[DESCRIPTION OF THE TASK]
Look through the entries below and report every line that has "blog".

[GIVEN INFORMATION]

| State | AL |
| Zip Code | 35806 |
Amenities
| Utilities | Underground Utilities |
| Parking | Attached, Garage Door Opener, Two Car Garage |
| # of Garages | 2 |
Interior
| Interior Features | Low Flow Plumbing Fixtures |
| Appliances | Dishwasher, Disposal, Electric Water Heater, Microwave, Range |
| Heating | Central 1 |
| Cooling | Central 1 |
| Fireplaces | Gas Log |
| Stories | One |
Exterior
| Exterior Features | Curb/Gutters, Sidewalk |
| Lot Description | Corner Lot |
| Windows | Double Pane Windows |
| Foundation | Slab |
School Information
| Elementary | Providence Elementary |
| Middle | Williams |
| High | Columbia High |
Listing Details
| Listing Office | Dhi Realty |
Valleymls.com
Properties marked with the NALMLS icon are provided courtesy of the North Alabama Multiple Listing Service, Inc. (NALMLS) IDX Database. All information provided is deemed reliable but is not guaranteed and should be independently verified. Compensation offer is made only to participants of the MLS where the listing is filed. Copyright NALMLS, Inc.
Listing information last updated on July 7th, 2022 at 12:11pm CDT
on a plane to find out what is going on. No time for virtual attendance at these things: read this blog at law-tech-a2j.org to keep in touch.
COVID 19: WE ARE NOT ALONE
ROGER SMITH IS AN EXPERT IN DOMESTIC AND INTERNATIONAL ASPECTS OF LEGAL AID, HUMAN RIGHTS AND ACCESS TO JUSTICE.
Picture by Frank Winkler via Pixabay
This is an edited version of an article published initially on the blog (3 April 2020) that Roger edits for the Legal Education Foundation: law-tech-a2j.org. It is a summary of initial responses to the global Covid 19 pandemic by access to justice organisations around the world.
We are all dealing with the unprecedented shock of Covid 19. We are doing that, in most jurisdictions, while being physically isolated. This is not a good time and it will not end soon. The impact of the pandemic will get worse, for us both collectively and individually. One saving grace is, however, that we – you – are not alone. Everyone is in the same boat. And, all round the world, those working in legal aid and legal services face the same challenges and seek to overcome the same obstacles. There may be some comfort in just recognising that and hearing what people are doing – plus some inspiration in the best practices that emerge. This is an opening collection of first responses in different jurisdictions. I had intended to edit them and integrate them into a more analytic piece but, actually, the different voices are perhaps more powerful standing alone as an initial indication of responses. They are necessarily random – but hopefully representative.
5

[EXERCISE RESPONSE]
on a plane to find out what is going on. No time for virtual attendance at these things: read this blog at law-tech-a2j.org to keep in touch.
This is an edited version of an article published initially on the blog (3 April 2020) that Roger edits for the Legal Education Foundation: law-tech-a2j.org. It is a summary of initial responses to the global Covid 19 pandemic by access to justice organisations around the world.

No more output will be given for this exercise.